On view in Gallery 263

Diego Rivera (1886–1957) is one of the most widely celebrated Mexican artists in the history of art. As a muralist, painter, and sculptor, he sought to construct a national visual identity, often through depictions of ancient Mesoamerican cultures as well as modern Indigenous people. This painting captures the master Nahua weaver Luz Jiménez at work on a traditional backstrap loom, an age-old technique she had learned from her mother. Jiménez was more than a model—she was a cultural historian. As she sat for Rivera, she taught him about the history and language of the Nahuatl people. By centering Jiménez in Weaving, Rivera embraces and celebrates her Indigenous traditions.

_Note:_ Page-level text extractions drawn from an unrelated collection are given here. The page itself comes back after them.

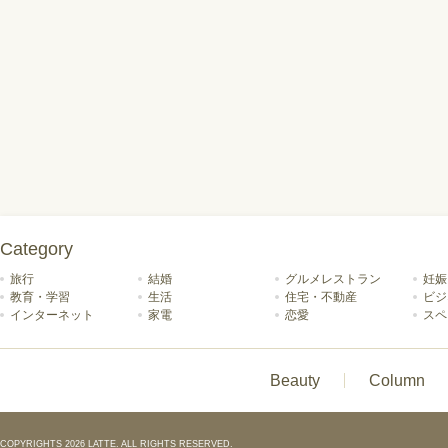
Category
旅行
結婚
グルメレストラン
妊娠
教育・学習
生活
住宅・不動産
ビジ
インターネット
家電
恋愛
スペ
Beauty
Column
COPYRIGHTS 2026 LATTE. ALL RIGHTS RESERVED.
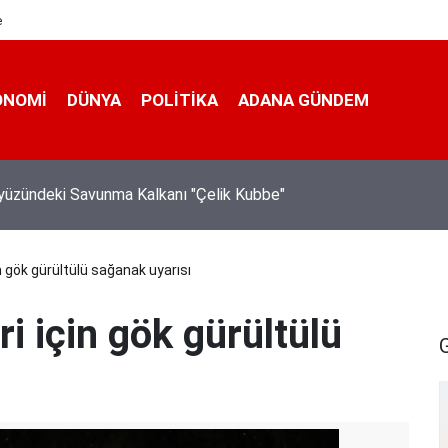
e
ONOMI
DÜNYA
POLİTİKA
ADANA GÜNDEM
nı Bahçeli: "(Çerçeve yasa) Bu imzayla bin yıllık kardeşliğimiz b
iştir"
n gök gürültülü sağanak uyarısı
i için gök gürültülü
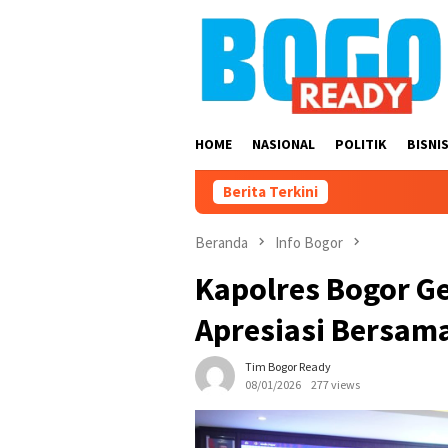
Loncat
ke
konten
HOME
NASIONAL
POLITIK
BISNI
Berita Terkini
Beranda
Info Bogor
Kapolres Bogor Ge
Apresiasi Bersam
Tim Bogor Ready
08/01/2026
277 views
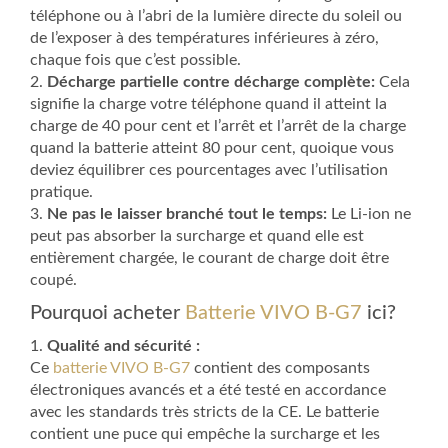
téléphone ou à l’abri de la lumière directe du soleil ou
de l’exposer à des températures inférieures à zéro,
chaque fois que c’est possible.
2.
Décharge partielle contre décharge complète:
Cela
signifie la charge votre téléphone quand il atteint la
charge de 40 pour cent et l’arrêt et l’arrêt de la charge
quand la batterie atteint 80 pour cent, quoique vous
deviez équilibrer ces pourcentages avec l’utilisation
pratique.
3.
Ne pas le laisser branché tout le temps:
Le Li-ion ne
peut pas absorber la surcharge et quand elle est
entièrement chargée, le courant de charge doit être
coupé.
Pourquoi acheter
Batterie VIVO B-G7
ici?
1.
Qualité and sécurité :
Ce
batterie VIVO B-G7
contient des composants
électroniques avancés et a été testé en accordance
avec les standards très stricts de la CE. Le batterie
contient une puce qui empêche la surcharge et les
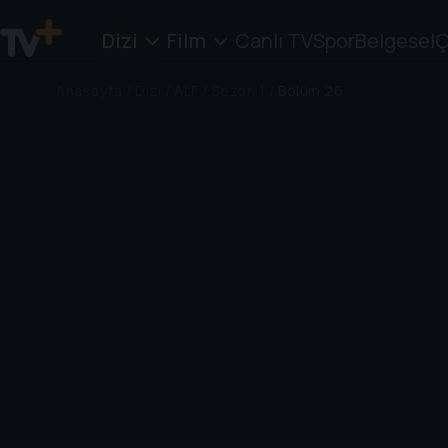
Dizi
Film
Canlı TV
Spor
Belgesel
Ç
Anasayfa
/
Dizi
/
ALF
/
Sezon 1
/
Bölüm 26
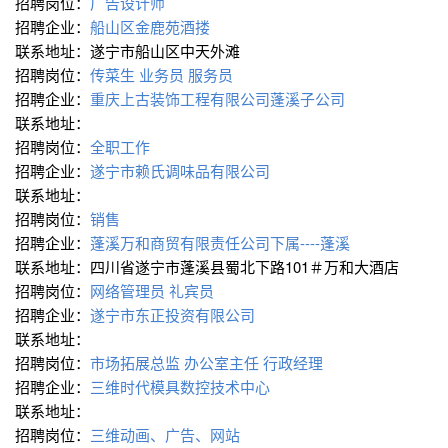
招聘岗位：
广告设计师
招聘企业：
船山区金鹿苑酒搂
联系地址：遂宁市船山区中天外滩
招聘岗位：
传菜生
业务员
服务员
招聘企业：
重庆上古装饰工程有限公司蓬溪子公司
联系地址：
招聘岗位：
全职工作
招聘企业：
遂宁市赖氏调味品有限公司
联系地址：
招聘岗位：
销售
招聘企业：
蓬溪万和商贸有限责任公司下属----蓬溪
联系地址：四川省遂宁市蓬溪县蜀北下路101＃万和大酒店
招聘岗位：
网络管理员
礼宾员
招聘企业：
遂宁市东正投资有限公司
联系地址：
招聘岗位：
市场拓展总监
办公室主任
行政经理
招聘企业：
三维时代模具数控技术中心
联系地址：
招聘岗位：
三维动画、广告、网站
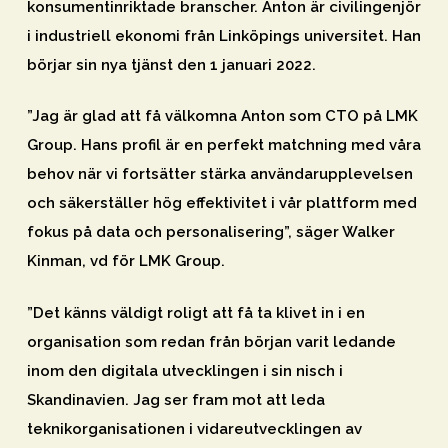
konsumentinriktade branscher. Anton är civilingenjör
i industriell ekonomi från Linköpings universitet. Han
börjar sin nya tjänst den 1 januari 2022.
”Jag är glad att få välkomna Anton som CTO på LMK
Group. Hans profil är en perfekt matchning med våra
behov när vi fortsätter stärka användarupplevelsen
och säkerställer hög effektivitet i vår plattform med
fokus på data och personalisering”, säger Walker
Kinman, vd för LMK Group.
”Det känns väldigt roligt att få ta klivet in i en
organisation som redan från början varit ledande
inom den digitala utvecklingen i sin nisch i
Skandinavien. Jag ser fram mot att leda
teknikorganisationen i vidareutvecklingen av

Currently not on view—the painting returns to Gallery 263 on September 19, 2023.

Since the early 1990s, digital architecture has been influencing aesthetics, inspiring formal exploration, and redefining how structures are fabricated. The Argentinian-born architect Hernán Díaz Alonso, principal of the Los Angeles-based firm HDA-X (formerly Xefirotarch), has emerged as a significant figure; his studio’s grotesque, animal-like forms exemplify just how far digital practice has evolved. Shown here is the model for Sur, an award-winning installation that spread through the courtyard of MoMA PS1 like a fantastic, surreal skeleton. Fashioned from an acrylic surface that supports 3-D forms printed from nylon composite, the actual pavilion was constructed of bent aluminum tubing clad with reflective fabric sheathing and fiberglass benches and platforms painted Ferrari red. “With the flair of a circus and the ambience of a playground,” he said, “Sur functions as a game: there is no narrative, only active rules and emergent behavior.”

Currently not on view

Born in Chile, where he studied to be an architect, Roberto Matta (1911–2002) moved to France in 1933 and eventually encountered and responded to the ideas of André Breton and the Surrealists. In Spain, he became friends with the Spanish poet and playwright Federico García Lorca, whose assassination in 1936 by agents of dictator Francisco Franco inspired Matta to channel his anger and grief into a screenplay. Titled The Earth Is a Man, this emotional and apocalyptic text became the principal driver of his visual art over the next five years, culminating in a painting of the same name. Matta aimed to visually represent various states of consciousness in his paintings, calling the often turbulent forms “Inscapes” or “Psychological Morphologies.” Exhibited in New York City in 1942, where the artist had immigrated at the onset of World War II, Matta’s painting profoundly influenced American Abstract Expressionists, including Jackson Pollock and Robert Motherwell.

On view in Gallery 398

Teresa Burga (1935–2021) was one among a group of Peruvian artists responsible for reconcieving what modern art could be in her country. From the beginning, she focused on the female body, exploring the representations and expectations of women in Peruvian society. This work from Burga’s Pop-inflected period is a collaged and painted relief of a woman lounging in “mod” 1960s fashion—one of the only two figural reliefs by Burga that survive. Sin Título is also among the last works Burga made before traveling to the United States in 1968 to study at the School of the Art Institute of Chicago as a Fulbright Fellow, which was a transformative time of study for the artist. After her return to Lima, her work became more conceptual, focused on recording traces of her own physical body rather than the body of popular culture.

On view in Gallery 297

Brazilian artist Lygia Clark began her career in the 1950s as a painter committed to abstract geometric art. She created colorful works that treated pictorial surfaces as if they were architectural spaces. After moving to Paris to study painting, notably working with Fernand Léger, who had influenced Brazilian painter Tarsila do Amaral a generation earlier, she both simplified her palette and started to extend the visual field of painting beyond the canvas’s edge into the world of the viewer. Unidade no.1 is a perfect example. The square of wood, covered with black industrial paint and edged in white, is left unframed and hangs on a special cleat that allows it to project slightly from the wall. The subtle optical and spatial effects result in a work that has the properties of both painting and sculptural relief.